Research has demonstrated that a comprehensive, integrated cognitive skills training program can raise the cognitive functioning of students with specific learning disabilities (SLD) to parity with normally developing students. The results were presented in May at the Learning and the Brain Conference in Arlington, VA and in a Neuroscience in Education Webinar.
Students in the study who used BrainWare Safari for 12 weeks improved their cognitive functioning by 2.8 years compared to 2 months for a control group. Their overall cognitive proficiency increased from 64% to 89%, where 90% is the expected proficiency for a normally developing student. The control group improved just 1 point in cognitive proficiency, from 63% to 64%.

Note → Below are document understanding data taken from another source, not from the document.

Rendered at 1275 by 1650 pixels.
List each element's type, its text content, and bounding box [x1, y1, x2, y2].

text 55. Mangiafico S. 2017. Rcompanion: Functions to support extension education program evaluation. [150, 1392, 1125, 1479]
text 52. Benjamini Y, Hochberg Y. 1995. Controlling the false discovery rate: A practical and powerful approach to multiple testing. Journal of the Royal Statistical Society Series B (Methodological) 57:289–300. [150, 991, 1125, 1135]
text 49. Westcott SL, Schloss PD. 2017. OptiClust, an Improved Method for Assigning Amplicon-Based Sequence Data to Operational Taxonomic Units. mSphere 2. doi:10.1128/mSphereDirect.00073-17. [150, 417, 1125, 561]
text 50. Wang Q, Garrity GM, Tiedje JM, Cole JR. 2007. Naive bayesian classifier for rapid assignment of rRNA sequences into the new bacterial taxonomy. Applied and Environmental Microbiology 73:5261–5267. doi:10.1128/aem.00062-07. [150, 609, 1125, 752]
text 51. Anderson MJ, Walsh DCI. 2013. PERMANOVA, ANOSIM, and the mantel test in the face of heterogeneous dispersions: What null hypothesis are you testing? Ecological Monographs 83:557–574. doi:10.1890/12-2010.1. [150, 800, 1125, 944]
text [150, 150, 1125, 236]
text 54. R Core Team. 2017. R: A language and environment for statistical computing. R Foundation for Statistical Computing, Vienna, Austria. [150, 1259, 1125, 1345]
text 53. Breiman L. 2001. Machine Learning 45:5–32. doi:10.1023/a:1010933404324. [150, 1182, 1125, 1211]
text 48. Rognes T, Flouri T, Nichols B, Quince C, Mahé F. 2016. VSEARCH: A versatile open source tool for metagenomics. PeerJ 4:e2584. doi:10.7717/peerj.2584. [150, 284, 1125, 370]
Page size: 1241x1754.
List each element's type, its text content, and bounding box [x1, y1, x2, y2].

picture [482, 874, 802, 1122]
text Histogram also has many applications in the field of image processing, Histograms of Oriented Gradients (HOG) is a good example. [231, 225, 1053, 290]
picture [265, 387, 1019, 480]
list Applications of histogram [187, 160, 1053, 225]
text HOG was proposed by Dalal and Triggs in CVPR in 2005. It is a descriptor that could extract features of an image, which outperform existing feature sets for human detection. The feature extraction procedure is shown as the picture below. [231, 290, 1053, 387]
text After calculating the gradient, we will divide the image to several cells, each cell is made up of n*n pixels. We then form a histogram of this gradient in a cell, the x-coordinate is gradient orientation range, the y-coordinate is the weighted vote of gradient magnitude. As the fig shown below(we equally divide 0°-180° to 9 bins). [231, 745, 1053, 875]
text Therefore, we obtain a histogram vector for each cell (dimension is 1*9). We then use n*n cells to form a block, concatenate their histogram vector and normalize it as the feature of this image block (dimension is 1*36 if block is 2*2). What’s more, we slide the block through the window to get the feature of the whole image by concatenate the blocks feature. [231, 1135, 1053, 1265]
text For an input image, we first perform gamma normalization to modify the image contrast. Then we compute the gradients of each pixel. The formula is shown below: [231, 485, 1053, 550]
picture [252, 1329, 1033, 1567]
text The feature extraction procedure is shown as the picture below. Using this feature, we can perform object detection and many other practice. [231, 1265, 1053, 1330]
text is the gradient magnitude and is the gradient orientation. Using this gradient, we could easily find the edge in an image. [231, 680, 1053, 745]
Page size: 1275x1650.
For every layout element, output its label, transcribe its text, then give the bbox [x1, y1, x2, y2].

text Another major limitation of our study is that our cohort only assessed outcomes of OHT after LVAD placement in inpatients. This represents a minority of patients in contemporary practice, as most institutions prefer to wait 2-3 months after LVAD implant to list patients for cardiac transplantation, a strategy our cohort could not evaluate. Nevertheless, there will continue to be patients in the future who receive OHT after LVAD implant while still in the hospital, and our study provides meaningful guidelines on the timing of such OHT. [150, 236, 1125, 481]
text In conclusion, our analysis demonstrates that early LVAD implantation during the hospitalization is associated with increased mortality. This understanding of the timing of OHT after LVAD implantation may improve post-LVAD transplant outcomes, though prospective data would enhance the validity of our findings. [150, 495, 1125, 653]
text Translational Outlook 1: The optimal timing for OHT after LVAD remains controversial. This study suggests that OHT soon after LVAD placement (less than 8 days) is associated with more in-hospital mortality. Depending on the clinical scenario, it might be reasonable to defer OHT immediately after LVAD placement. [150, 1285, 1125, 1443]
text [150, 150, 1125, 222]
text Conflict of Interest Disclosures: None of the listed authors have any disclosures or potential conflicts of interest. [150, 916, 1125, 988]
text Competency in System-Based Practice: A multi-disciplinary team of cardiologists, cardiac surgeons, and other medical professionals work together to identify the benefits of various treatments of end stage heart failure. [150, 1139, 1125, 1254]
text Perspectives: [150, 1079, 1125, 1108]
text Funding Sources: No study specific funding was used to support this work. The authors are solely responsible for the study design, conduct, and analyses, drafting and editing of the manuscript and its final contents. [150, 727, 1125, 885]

SLD is a disorder in one or more basic psychological processes. While students with SLD often have deficits in cognitive processes, such as executive functions, verbal and visual working memory, and processing speed, support for students with SLD has typically focused on accommodating rather than remediating their deficits. This new research shows remediation of key underlying psychological processes for students with SLD.
“Previous research has suggested that students with SLD must develop their underlying cognitive skills in order to benefit from interventions,” said Dr. Sarah Avtzon, the study’s leader and an Assistant Professor and Director of Early Childhood Development at Daemen College. “These results show not only that we can help students develop these critical skills but the cognitive improvements translate into dramatic gains in reading and math performance.”
The SLD students in the study who used BrainWare Safari improved their reading ability by 0.8 grade equivalent (GE) in 12 weeks, compared to 0.1 GE for the control group. Math performance improved by a full grade equivalent for the study group, compared to 0.2 GE for the control group.
Concludes Dr. Avtzon, “By targeting the underlying processing skills most directly linked with academic performance, we can close the achievement gap between students with SLD and typically developing peers.”